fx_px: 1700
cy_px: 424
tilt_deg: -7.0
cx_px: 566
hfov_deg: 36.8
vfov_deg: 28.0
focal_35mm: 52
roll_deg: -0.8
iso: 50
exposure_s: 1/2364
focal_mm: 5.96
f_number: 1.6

----------

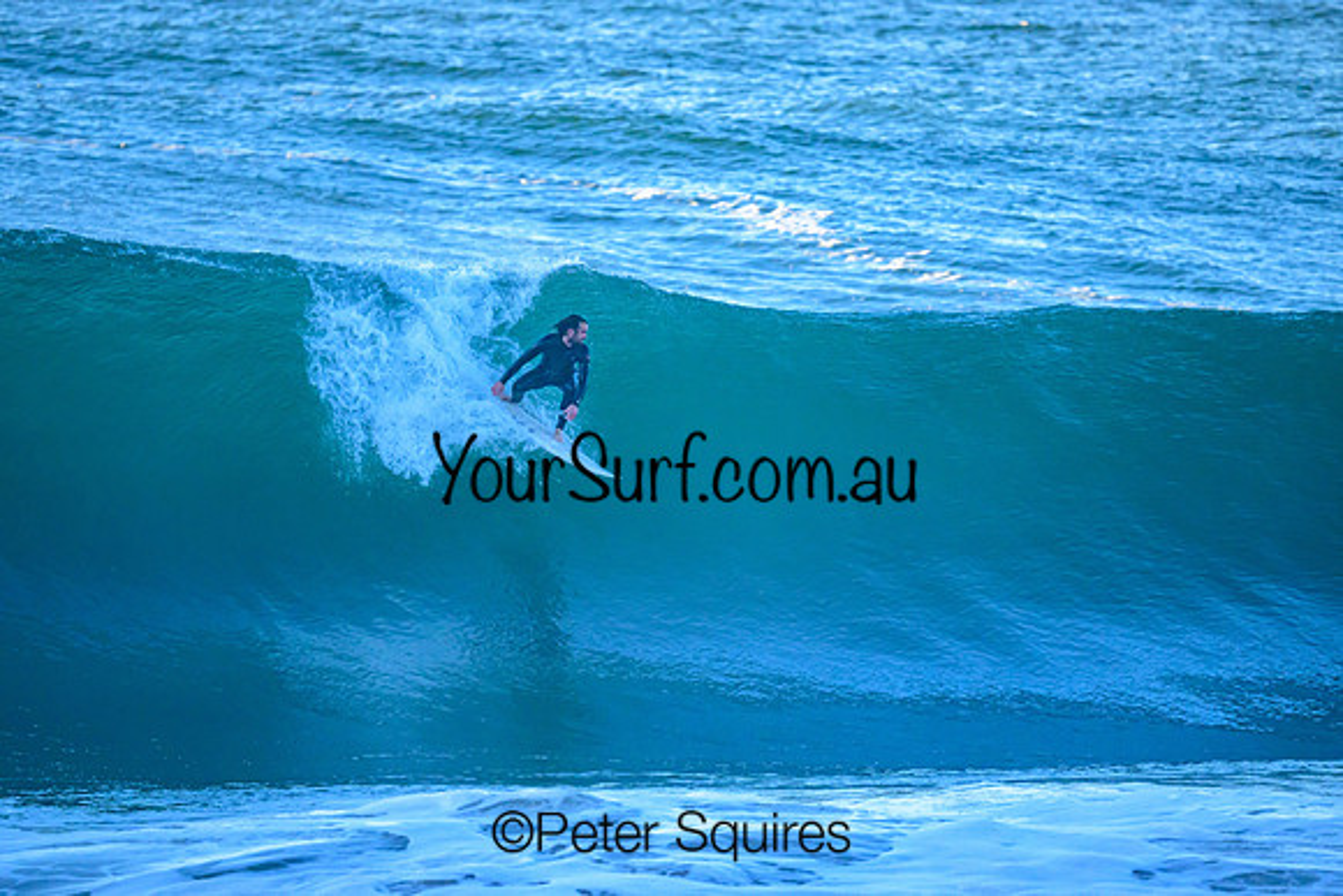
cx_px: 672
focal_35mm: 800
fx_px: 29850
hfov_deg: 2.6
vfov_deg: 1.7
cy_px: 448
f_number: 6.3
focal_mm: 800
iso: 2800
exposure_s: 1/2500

----------

In the listing above, find the line containing "vfov_deg: 28.0" and the line containing "f_number: 1.6". Output them and every line between, exactly, and nothing else.

vfov_deg: 28.0
focal_35mm: 52
roll_deg: -0.8
iso: 50
exposure_s: 1/2364
focal_mm: 5.96
f_number: 1.6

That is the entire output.